NEW YORK – Rates on 30-year fixed mortgages ticked up this week from the lowest level of the year.
Freddie Mac said Thursday that the average rate rose to 4.79 percent, up from 4.78 percent last week. A year ago, the rate averaged 5.29 percent.
Rates dropped to a record low of 4.71 percent in December, pushed down by a Federal Reserve program that reduced borrowing costs for consumers. That campaign ended in March.
Rates have fallen further as investors, wary of European turmoil, shifted money into the safety of U.S. Treasury bonds. Mortgage rates tend to track the interest rates paid on long-term Treasury bonds.
The average rate on a 15-year fixed-rate mortgage hit a record low of 4.20 percent, down from 4.21 percent last week. The 15-year fixed-rate mortgage is a popular choice for refinancing.

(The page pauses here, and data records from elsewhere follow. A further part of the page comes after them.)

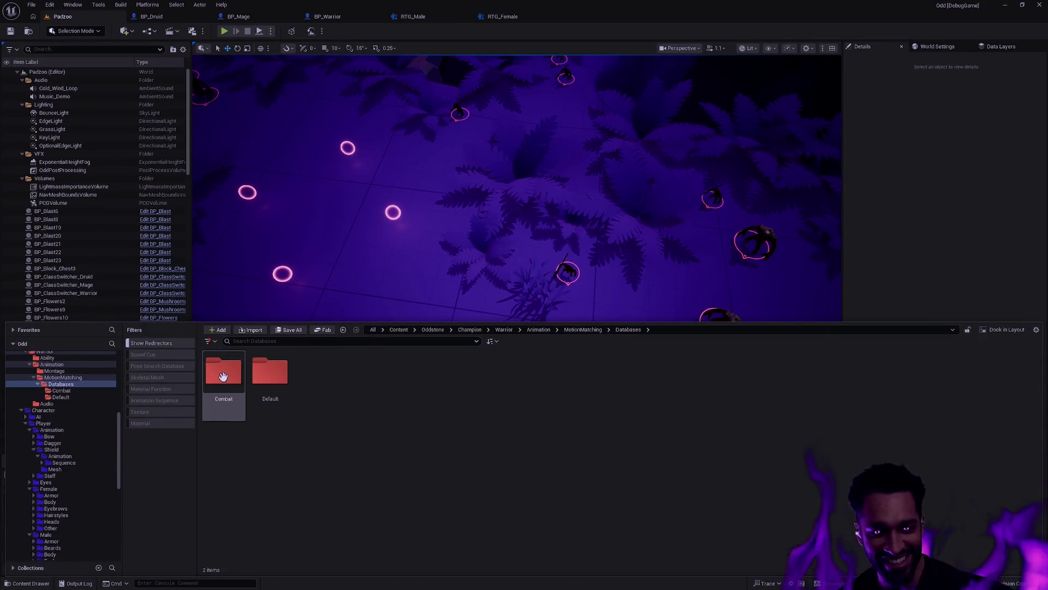
pyautogui.doubleClick(224, 376)
pyautogui.press('alt+Left')
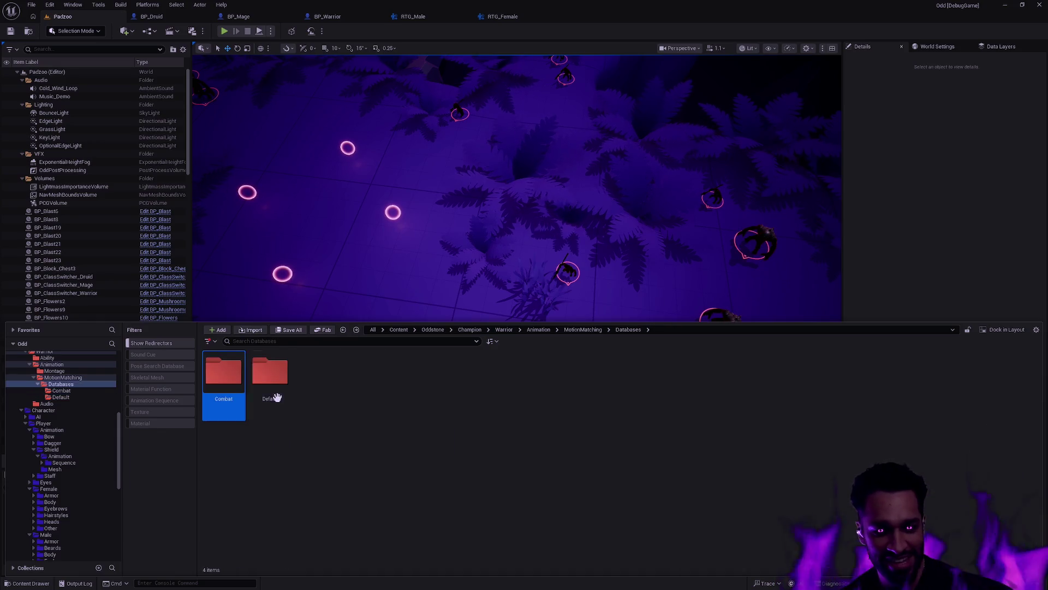
pyautogui.press('alt+Left')
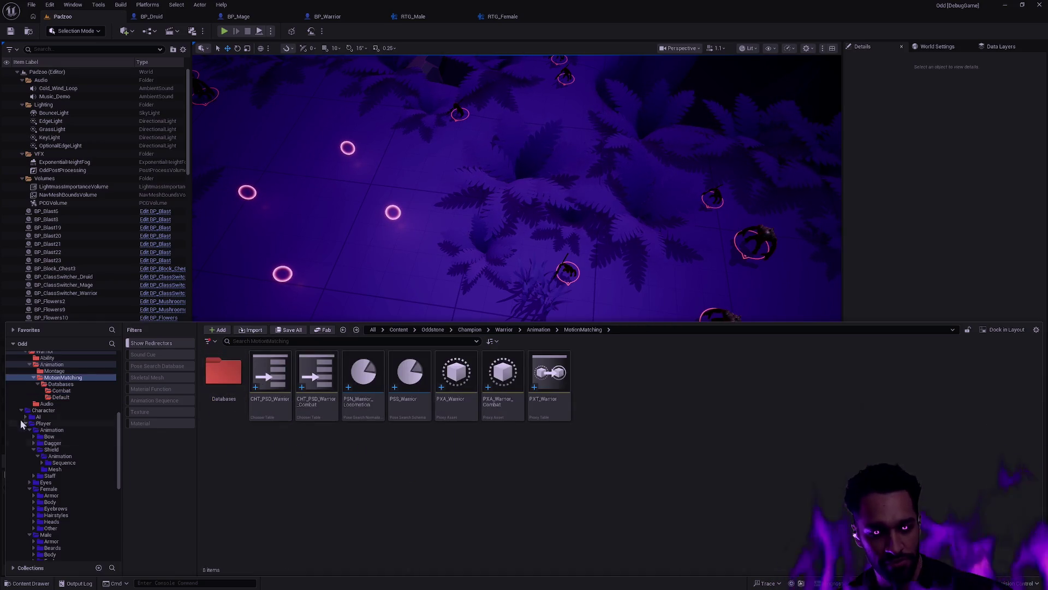
# Step: Collapse the Shield and Warrior folders in the tree and open the Mage champion folder
pyautogui.click(60, 456)
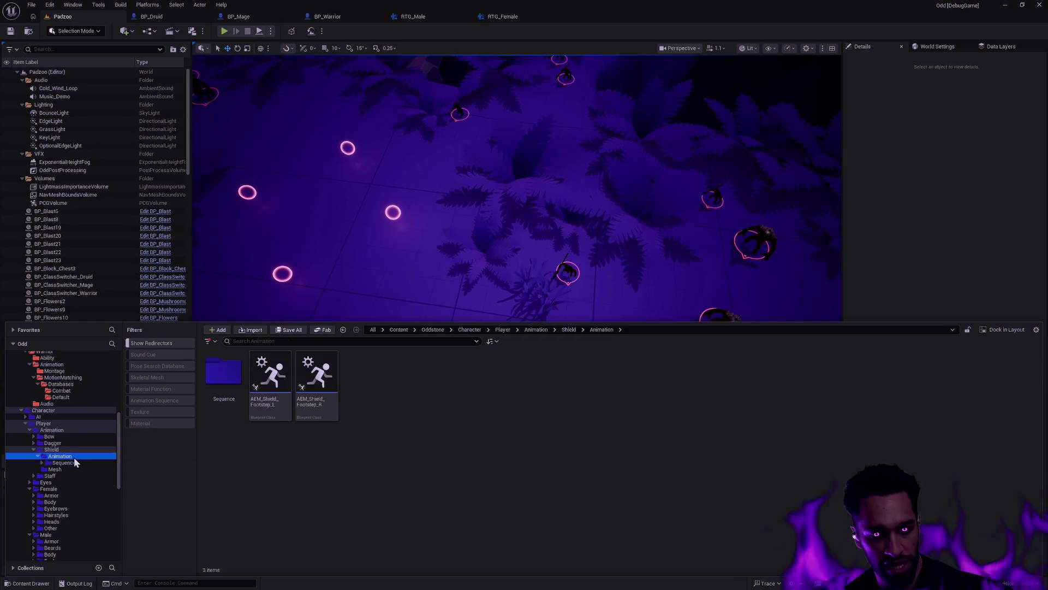
pyautogui.click(34, 449)
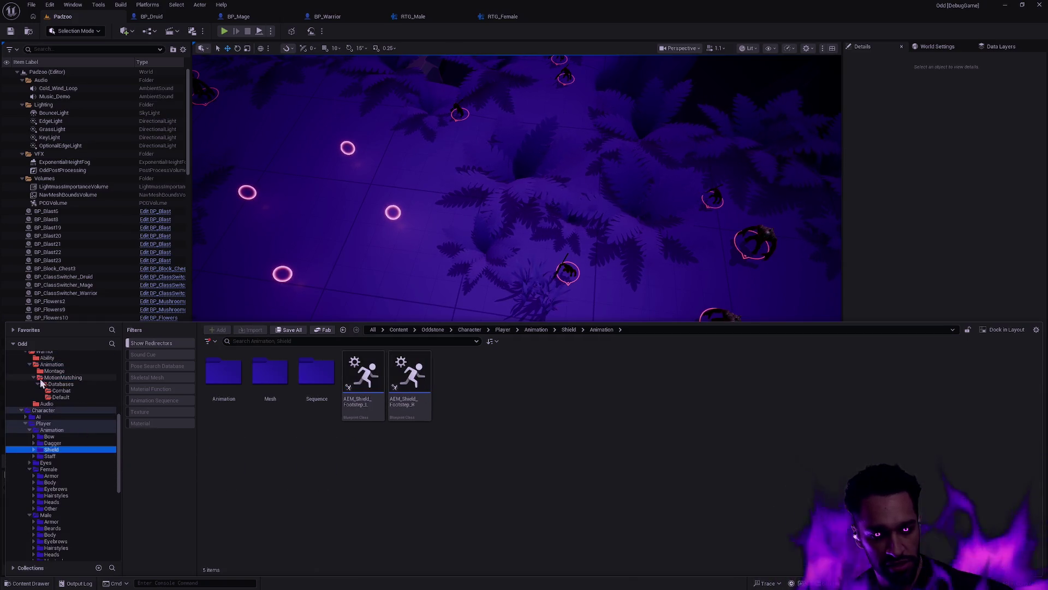
pyautogui.click(30, 365)
pyautogui.scroll(2, 33, 382)
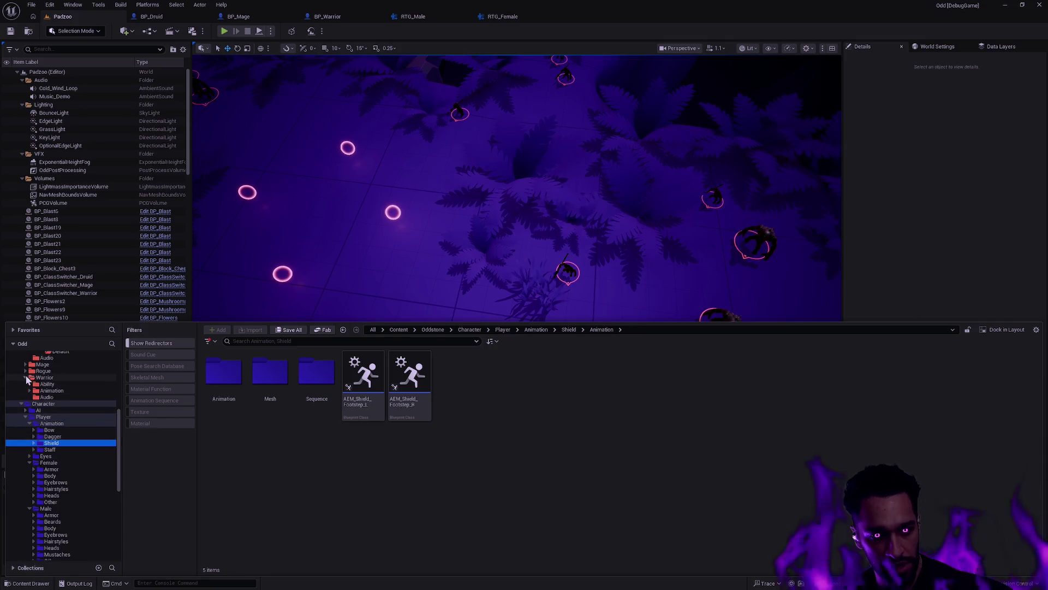
pyautogui.click(25, 378)
pyautogui.click(25, 364)
pyautogui.click(50, 384)
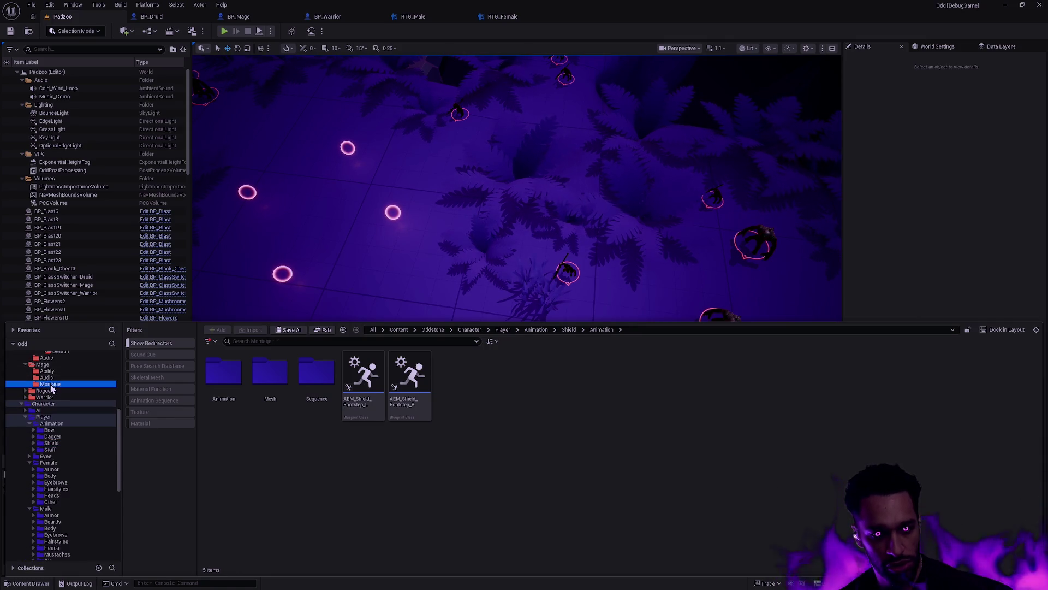
pyautogui.click(43, 364)
# Step: Create a new folder named 'Animation' inside Mage and color it red
pyautogui.rightClick(313, 495)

Rates on five-year, adjustable-rate mortgages averaged 3.94 percent, down from 3.97 percent a week earlier. Rates on one-year, adjustable-rate mortgages were unchanged at 3.95 percent.
The rates do not include add-on fees known as points. One point is equal to 1 percent of the total loan amount.
The nationwide fee for loans in Freddie Mac’s survey averaged 0.8 of a point for 30-year fixed-rate loans and 0.7 of a point for 5-year, 5-year loans and 1-year loans.